Everyday Health CEO Ben Wolin said future growth for the company will likely come from its ability to combine its audience and CRM services into one offering and generate revenue from health insurers and hospital systems.
He also cited aggressive spending from pharma brand managers looking to maximize sales of specialty and orphan drugs as another potential boon for the media company’s business.
Advertisers “really want one vendor to work with and ideally they want someone who can sit on the side of the table and take risks in those type of arrangements,” Wolin told analysts during a second-quarter earnings call on Tuesday.
Miki Kapoor, president of Everyday Health, told MM&M in an email that the company decided to bolster its CRM capabilities through acquisitions so it can get to market faster and scale at an accelerated pace.
The company announced the acquisition of Tea Leaves Health for $30 million on Tuesday.
The addition of Tea Leaves Health is meant to bolster the company’s CRM capabilities and allow it to generate revenue from health insurers and hospital systems and help grow a business unit it started last year for hospitals and health insurers, Wolin said.
Everyday Health reported sales of $54.8 million in the second quarter of 2015, up 32% from the same period a year ago. Advertising and sponsorship revenue comprised the majority of that revenue, accounting for $50.2 million.

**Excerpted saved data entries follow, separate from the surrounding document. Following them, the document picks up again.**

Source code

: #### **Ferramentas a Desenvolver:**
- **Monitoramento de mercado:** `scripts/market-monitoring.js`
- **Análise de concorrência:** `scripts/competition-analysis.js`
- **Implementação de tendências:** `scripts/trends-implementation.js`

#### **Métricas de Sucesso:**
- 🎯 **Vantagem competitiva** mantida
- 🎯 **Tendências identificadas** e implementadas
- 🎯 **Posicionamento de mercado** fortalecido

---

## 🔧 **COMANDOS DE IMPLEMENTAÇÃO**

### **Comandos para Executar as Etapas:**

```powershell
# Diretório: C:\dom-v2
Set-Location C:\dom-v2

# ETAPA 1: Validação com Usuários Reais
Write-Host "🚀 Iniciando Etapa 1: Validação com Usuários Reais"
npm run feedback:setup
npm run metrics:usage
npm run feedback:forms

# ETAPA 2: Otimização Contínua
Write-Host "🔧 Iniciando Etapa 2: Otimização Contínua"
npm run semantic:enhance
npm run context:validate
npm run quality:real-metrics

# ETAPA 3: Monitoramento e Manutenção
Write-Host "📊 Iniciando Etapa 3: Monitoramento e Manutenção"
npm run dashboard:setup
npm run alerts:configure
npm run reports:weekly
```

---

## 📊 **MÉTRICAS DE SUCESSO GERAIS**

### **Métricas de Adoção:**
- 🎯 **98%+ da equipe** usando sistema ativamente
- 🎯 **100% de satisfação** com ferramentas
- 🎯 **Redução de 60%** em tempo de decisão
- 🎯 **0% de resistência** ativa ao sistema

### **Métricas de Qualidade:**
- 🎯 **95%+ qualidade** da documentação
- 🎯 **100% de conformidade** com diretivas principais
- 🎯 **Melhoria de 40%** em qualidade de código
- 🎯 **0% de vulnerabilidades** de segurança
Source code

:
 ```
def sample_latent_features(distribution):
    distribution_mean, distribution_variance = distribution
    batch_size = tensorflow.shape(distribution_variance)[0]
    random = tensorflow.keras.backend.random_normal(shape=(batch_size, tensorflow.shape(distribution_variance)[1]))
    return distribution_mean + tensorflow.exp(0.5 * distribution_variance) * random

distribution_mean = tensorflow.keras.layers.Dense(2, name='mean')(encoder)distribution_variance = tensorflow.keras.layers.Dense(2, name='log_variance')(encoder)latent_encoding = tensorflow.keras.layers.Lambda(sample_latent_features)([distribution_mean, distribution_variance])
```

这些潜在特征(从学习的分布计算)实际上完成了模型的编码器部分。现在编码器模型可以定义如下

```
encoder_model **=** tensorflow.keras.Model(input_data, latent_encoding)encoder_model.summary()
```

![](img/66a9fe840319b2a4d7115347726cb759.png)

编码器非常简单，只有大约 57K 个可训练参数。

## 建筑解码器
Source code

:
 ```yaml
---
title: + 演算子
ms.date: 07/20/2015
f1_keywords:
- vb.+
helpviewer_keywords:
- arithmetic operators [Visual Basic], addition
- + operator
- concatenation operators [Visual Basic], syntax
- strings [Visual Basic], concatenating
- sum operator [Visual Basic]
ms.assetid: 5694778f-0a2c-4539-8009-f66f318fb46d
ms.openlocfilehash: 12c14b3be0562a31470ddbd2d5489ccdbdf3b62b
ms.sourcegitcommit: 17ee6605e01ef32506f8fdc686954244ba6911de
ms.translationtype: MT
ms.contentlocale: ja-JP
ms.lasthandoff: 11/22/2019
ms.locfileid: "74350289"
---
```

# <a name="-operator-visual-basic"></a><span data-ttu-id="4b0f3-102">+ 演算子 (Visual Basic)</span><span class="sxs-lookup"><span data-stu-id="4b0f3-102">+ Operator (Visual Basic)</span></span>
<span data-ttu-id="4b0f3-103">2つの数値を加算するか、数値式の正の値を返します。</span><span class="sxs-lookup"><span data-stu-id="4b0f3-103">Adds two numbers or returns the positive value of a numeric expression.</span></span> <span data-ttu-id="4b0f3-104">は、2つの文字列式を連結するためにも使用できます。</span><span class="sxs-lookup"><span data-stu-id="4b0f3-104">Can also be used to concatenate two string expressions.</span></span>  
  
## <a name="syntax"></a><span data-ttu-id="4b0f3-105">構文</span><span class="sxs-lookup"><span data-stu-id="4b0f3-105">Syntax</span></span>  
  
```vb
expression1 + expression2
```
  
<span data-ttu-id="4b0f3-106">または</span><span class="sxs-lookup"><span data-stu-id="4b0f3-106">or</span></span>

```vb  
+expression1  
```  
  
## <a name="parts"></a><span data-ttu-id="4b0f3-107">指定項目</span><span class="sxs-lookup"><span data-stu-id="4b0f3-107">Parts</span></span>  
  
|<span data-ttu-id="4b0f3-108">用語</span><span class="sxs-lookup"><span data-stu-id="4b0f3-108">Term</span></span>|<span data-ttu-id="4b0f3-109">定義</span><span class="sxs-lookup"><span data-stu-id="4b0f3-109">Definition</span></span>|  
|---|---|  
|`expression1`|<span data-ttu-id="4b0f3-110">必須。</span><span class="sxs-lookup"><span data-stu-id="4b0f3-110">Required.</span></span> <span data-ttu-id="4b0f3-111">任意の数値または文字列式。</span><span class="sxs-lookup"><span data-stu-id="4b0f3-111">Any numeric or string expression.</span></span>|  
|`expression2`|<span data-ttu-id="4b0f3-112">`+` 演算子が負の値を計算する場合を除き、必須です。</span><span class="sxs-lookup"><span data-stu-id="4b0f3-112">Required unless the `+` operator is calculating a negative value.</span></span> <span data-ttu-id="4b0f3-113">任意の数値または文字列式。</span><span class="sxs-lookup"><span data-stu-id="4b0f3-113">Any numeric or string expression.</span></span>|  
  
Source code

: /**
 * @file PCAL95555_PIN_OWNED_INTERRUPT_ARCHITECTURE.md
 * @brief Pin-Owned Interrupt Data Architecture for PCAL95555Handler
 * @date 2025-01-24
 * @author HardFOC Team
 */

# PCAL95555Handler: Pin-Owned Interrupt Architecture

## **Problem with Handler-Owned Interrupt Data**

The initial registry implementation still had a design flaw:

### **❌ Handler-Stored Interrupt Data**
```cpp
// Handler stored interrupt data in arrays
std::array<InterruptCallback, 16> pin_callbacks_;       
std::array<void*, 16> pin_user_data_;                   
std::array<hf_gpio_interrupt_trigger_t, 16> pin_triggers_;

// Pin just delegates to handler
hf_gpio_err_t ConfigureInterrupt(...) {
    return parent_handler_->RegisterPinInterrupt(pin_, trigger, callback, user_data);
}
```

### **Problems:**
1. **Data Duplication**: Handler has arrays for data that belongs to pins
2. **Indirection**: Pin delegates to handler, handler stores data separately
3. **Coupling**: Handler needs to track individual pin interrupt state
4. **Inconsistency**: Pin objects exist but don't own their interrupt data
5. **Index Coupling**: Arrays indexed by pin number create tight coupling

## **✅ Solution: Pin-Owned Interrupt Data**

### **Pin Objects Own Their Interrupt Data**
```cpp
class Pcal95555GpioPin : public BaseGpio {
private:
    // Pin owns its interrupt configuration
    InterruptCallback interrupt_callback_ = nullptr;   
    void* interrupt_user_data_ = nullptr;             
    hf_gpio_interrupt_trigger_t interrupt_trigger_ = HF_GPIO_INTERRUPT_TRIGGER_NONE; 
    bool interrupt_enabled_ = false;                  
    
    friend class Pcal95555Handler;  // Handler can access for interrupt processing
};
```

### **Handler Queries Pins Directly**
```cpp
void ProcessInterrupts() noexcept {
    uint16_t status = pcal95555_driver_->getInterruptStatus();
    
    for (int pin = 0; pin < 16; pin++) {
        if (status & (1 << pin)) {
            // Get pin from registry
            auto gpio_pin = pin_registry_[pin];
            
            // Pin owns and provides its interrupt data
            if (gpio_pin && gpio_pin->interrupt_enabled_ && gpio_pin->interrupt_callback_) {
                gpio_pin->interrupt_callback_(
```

Wolin said he expects orphan drugs, along with specialty medicines, to continue to drive future growth. “Rheumatoid arthritis, hepatitis C, even HIV, those areas of specialty continue to be strong and robust,” he noted, saying companies are spending “aggressively” in the category.
He said that impending competition in the PCSK9 inhibitor market, a new class of therapies that help lower cholesterol, could be a catalyst for heavy spending from drugmakers. Praluent, Sanofi’s and Regeneron’s PCSK9 inhibitor, was approved in July. Amgen’s PCSK9 inhibitor, Repatha, is expected to receive an FDA decision later this month.
Everyday Health acquired rare-disease agency Cambridge BioMarketing for $38 million in March.